May. 6th, 2004

mmcirvin: (Default)
According to this Rolling Stone article, college students are illegally discouraged, impeded or barred outright from voting locally in many places (including Williamsburg, Virginia, where I went to school). This, of course, is enough to prevent most of them from voting at all.

I voted absentee in Fairfax County, Virginia until I had been in graduate school in Massachusetts for a few years and decided to become an official Massachusetts resident. After a while it became a bit absurd, voting for local officials in a place where I only spent a few weeks out of the year. For some reason it never occurred to me that I could have voted in Williamsburg while I was in college there.
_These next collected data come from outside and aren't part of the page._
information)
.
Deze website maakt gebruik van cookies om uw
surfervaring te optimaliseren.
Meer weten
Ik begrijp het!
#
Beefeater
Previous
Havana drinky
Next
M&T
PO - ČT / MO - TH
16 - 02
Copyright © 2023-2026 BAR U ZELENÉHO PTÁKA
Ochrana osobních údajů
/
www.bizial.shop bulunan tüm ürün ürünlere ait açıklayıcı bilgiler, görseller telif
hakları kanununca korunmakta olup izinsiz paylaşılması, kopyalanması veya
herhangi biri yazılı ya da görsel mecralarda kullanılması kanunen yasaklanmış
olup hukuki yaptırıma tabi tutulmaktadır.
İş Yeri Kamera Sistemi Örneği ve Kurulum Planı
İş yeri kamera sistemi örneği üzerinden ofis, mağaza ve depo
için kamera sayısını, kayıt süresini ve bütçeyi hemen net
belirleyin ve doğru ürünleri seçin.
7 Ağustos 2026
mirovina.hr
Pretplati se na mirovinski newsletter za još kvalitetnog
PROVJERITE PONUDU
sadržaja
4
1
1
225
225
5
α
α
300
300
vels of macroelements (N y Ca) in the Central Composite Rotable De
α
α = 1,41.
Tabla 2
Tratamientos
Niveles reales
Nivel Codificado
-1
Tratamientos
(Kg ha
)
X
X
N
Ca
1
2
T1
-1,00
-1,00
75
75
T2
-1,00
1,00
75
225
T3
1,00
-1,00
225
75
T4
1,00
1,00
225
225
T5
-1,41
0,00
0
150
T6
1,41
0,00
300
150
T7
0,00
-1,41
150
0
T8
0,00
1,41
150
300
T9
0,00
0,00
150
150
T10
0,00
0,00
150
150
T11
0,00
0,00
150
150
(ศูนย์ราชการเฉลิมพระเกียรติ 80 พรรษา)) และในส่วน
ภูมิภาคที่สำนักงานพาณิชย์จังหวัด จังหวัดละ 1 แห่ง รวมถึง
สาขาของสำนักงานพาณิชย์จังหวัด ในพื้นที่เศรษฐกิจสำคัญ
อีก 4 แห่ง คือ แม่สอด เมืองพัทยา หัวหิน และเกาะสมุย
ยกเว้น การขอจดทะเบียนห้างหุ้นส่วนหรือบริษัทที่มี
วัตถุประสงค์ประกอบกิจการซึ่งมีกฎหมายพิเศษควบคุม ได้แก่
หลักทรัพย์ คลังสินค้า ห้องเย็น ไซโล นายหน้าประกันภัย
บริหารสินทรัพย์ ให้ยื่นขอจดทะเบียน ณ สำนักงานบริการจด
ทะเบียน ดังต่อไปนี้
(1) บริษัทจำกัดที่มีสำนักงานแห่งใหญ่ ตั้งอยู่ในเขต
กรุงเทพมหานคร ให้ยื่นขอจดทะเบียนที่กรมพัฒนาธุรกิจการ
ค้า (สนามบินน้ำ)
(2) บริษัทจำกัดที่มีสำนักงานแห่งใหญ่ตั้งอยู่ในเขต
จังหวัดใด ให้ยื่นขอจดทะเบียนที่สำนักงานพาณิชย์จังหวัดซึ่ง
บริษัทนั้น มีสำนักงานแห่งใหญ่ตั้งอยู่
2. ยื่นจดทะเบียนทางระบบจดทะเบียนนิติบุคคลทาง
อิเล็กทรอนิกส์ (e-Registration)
Evidently that's exactly how the town officials wanted it.
mmcirvin: (Default)
Here's Titan at 1575 nm, mapped from Earth by a European Southern Observatory telescope in Chile.

And here are some brand-new Cassini photos taken at 938 nm, together with a 1997-98 Hubble Space Telescope map at 1050 nm.

I find myself wondering if the ESO and Hubble maps are using the same latitude and longitude coordinates, because to my eyes they don't line up in any sensible way. The best I can figure is that "Xanadu" is also the bright area in the ESO map, in which case those are the legs of what ESO calls "Dog" sticking down to the right of it on the Hubble map. But not only are the longitudes not the same, the latitudes aren't even the same. The ESO has the bright region at 45 degrees south, and Hubble has it on the equator! What gives?

Maybe the greater thickness of intervening haze near the limb of Titan means that the detail in these Earth-based maps depends sensitively on the inclination of the view (the Hubble map saw more of the northern hemisphere and the ESO the southern, because of the tilt of Titan's axis and the different Saturnian seasons in which they were made). Or perhaps the brightness is simply very different at the two different wavelengths... in which case a "color" map in the infrared might be a cool thing to make. I suppose we'll know a lot better in the next few months.